The Hadoop data lake is only as good as the data in the lake. Given the variety of data sources that need to pump data into Hadoop, customers often need to set-up one-off data ingestion jobs. These one-off jobs copy files using FTP & NFS mounts or try to use standalone tools like DistCP to move data in and out of hadoop. Since these jobs stitch together multiple tools, they encounter several problems around manageability, failure recovery and ability to scale to handle data skews. DataTorrent data ingestion, enrich, transform data services solves this problem. It is industry’s first unified stream and batch data ingestion services for Hadoop and cloud.

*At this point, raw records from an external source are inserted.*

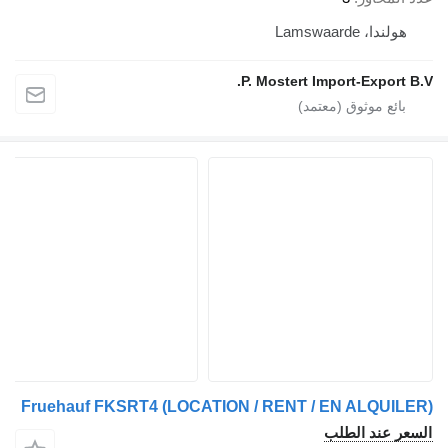
Lamswaard
P. Mostert Import-Exp
Fruehauf FKSRT4 (LOCATION / RENT / EN ALQ
ند الطلب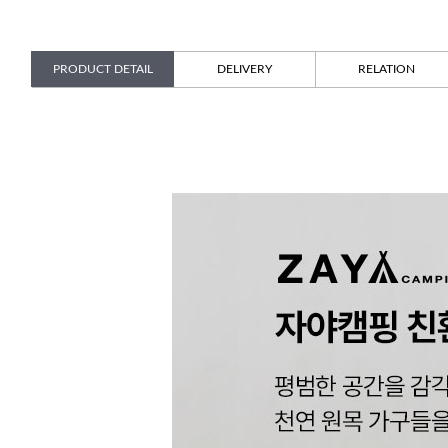
PRODUCT DETAIL
DELIVERY
RELATION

What sets ingestion data services apart

DataTorrent ingestion data services is built for data stewards in the enterprise. It intends to make their job of configuring and running Hadoop data ingestion and data distribution pipelines easy by lowering total cost of ownership and time to value. Our customers have been able to go to production under a month. It includes several enterprise-grade features not available in the market today:

Apache 2.0 open-source Project Apex based– Built on Project Apex ingestion data services is a native YARN application. It is completely fault tolerant so unlike other tools like distCP, it can resume file ingest on failure. It is horizontally scalable and supports extremely high throughput and low latency data ingest.

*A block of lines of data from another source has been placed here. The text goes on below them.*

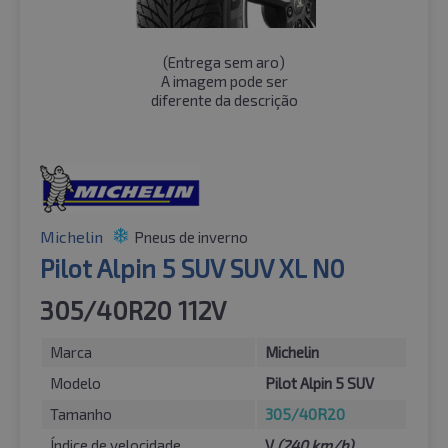
(
Entrega sem aro
)
A imagem pode ser
diferente da descrição
Michelin
Pneus de inverno
Pilot Alpin 5 SUV SUV XL N0
305/40R20 112V
Marca
Michelin
Modelo
Pilot Alpin 5 SUV
Tamanho
305/40R20
Índice de velocidade
V
(240 km/h)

Simple use & manage- Ingestion and copy data services available in DataTorrent AppFacroty are easy to configure. Additionally you can launch multiple data ingestion & distribution pipelines with minimal changes very quickly. Centralized management, visibility, monitoring help reduce support costs..

Batch as well as stream data- ingestion data services supports moving data between NFS, (s)FTP, HDFS, AWS S3n, Kafka and JMS so you can use one platform to exchange data across multiple endpoints.

HDFS small file ingest using Compaction- Configurable automatic compaction of small files into large files during ingest into HDFS. Helps prevent running out of HDFS namenode namespace.

Secure and efficient data movement- Supports compression and encryption during ingest. Works with kerberos enabled secure Hadoop clusters.

Runs in any Hadoop 2.0 Cluster- Certified to run across all major Hadoop distros in physical, virtual or in the cloud deployments.

Some sample applications of ingestion data services

  • Bulk or incremental data loading of large as well as small files into Hadoop
  • Distributing cleansed/normalized data from Hadoop
  • Ingesting change data from Kafka/JMS into Hadoop
  • Selectively replicating data from one Hadoop cluster to another
  • Ingest streaming event data into hadoop
  • Replaying log data stored in HDFS as Kafka/JMS streams

To understand how DataTorrent data services manages to accomplish all the capabilities I mentioned above, visit this blog post. These data services in DataTorrent AppFactory will form the foundation of all streaming and batch processing applications based on DataTorrent RTS. We have some exciting plans to add more sources and sinks to our data ingest and copy data services. We will be adding more data in motion analytics and cloud to these data services too.